Task brief
Where the records below show the word "Senin" in a line, please copy that line.

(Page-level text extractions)
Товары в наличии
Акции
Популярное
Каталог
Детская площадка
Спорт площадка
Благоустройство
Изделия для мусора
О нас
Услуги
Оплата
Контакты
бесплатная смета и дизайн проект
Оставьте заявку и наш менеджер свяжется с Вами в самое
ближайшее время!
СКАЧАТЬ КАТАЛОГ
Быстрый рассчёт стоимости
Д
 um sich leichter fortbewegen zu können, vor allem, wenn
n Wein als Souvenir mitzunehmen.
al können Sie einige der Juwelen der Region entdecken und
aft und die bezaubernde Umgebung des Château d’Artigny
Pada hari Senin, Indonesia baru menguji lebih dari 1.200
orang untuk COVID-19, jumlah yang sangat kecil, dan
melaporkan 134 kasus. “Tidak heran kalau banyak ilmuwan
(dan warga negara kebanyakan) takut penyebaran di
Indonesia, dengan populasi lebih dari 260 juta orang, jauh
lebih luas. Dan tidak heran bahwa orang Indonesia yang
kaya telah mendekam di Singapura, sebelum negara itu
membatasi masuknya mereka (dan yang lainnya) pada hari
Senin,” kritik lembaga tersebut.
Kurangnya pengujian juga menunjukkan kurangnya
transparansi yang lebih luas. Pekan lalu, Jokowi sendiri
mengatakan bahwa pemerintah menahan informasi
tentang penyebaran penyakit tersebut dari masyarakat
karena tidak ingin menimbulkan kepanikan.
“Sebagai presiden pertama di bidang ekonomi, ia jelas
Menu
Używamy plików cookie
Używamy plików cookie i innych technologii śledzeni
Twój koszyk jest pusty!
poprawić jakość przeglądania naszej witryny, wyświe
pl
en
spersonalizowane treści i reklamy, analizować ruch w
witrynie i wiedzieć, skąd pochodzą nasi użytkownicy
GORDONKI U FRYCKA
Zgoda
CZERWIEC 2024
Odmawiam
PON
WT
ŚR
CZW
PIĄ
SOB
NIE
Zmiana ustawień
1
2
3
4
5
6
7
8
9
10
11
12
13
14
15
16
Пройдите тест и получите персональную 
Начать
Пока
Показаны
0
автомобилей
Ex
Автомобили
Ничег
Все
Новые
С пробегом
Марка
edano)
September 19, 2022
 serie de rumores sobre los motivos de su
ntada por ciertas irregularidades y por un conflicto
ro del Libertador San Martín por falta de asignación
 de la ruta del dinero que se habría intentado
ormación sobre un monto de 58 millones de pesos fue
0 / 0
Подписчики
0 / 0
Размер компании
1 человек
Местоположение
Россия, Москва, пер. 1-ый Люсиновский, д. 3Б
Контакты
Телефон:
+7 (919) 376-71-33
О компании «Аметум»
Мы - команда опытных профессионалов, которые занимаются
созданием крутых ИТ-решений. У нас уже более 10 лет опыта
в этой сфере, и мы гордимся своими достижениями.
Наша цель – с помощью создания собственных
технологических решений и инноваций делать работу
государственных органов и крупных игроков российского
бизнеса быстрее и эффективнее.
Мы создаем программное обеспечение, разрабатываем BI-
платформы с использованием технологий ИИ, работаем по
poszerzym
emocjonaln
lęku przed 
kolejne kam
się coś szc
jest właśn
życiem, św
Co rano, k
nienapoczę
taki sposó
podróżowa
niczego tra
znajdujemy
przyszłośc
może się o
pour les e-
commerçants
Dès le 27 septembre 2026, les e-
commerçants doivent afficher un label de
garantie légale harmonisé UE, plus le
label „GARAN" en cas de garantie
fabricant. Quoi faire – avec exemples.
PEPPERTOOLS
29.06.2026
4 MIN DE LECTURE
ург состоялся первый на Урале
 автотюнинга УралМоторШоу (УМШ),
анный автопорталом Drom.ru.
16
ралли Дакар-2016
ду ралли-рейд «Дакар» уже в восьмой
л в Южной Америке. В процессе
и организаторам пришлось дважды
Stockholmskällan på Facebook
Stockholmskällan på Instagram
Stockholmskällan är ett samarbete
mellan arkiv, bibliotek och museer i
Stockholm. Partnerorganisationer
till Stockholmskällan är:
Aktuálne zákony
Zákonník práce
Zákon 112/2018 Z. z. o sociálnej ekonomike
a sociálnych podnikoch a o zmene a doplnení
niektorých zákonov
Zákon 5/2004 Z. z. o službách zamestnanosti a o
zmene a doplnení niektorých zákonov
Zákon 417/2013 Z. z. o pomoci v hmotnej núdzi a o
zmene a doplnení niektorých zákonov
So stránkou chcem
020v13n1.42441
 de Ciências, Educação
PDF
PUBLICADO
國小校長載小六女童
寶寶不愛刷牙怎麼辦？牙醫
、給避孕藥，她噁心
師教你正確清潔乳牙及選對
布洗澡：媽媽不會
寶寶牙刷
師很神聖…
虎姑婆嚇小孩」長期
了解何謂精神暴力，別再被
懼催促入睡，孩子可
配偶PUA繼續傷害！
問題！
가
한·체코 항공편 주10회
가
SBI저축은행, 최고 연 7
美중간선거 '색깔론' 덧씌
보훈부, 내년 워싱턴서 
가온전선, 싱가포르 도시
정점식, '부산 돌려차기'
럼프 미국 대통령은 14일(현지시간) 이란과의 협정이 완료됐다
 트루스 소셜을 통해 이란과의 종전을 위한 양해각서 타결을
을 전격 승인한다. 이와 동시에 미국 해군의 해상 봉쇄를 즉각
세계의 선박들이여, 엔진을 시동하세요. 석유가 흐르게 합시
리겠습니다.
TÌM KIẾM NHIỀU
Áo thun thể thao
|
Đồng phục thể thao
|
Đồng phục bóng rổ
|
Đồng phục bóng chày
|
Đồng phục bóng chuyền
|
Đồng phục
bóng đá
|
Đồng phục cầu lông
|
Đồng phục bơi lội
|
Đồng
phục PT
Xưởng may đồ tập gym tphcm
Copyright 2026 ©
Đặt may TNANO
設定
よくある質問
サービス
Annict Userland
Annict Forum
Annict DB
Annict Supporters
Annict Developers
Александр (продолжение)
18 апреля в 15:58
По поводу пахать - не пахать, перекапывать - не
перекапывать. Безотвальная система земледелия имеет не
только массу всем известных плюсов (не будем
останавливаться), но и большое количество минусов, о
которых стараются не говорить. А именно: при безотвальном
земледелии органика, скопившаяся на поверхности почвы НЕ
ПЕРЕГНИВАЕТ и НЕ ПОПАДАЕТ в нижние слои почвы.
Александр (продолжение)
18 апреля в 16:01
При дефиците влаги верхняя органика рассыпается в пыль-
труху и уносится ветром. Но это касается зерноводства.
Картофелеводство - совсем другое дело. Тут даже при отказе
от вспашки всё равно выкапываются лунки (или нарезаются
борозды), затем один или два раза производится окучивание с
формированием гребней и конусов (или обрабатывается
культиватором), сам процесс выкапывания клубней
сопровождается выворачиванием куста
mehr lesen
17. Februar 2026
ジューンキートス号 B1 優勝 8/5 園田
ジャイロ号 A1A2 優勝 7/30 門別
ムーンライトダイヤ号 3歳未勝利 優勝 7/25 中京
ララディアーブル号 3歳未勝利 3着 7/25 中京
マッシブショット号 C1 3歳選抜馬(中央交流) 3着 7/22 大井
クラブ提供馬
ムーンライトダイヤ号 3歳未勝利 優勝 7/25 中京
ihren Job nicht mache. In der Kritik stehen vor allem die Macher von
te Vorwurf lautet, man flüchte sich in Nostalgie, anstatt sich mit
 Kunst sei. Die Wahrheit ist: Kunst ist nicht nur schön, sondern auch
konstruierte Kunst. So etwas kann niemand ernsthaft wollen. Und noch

Solution below
Pada hari Senin, Indonesia baru menguji lebih dari 1.200
Senin,” kritik lembaga tersebut.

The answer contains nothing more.